*What is expected:* Using the data below, return the stretch from the line that contains "Strona główna" through the line that contains "СТРАНИЦЫ БЛОГА", both included, exactly as it stands and nothing beyond it.

*Given entries:*
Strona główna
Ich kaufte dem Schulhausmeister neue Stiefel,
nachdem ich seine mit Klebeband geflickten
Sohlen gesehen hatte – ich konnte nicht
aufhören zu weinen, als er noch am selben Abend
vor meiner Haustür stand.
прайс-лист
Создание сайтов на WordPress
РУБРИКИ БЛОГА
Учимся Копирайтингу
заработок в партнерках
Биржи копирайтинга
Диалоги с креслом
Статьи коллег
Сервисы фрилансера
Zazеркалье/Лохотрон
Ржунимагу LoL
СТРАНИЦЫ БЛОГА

...

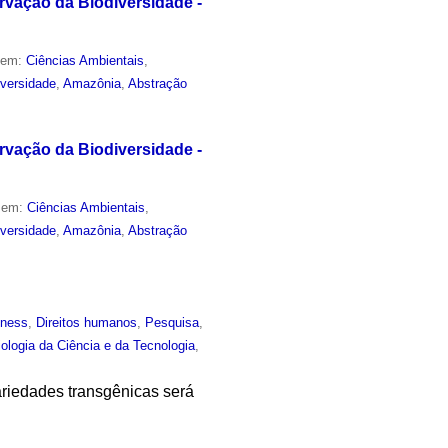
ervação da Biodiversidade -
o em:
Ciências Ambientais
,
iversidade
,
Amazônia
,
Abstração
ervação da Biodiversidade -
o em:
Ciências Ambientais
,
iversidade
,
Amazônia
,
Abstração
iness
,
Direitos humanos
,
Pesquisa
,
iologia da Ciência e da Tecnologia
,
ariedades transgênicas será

*Task solution:*
Strona główna
Ich kaufte dem Schulhausmeister neue Stiefel,
nachdem ich seine mit Klebeband geflickten
Sohlen gesehen hatte – ich konnte nicht
aufhören zu weinen, als er noch am selben Abend
vor meiner Haustür stand.
прайс-лист
Создание сайтов на WordPress
РУБРИКИ БЛОГА
Учимся Копирайтингу
заработок в партнерках
Биржи копирайтинга
Диалоги с креслом
Статьи коллег
Сервисы фрилансера
Zazеркалье/Лохотрон
Ржунимагу LoL
СТРАНИЦЫ БЛОГА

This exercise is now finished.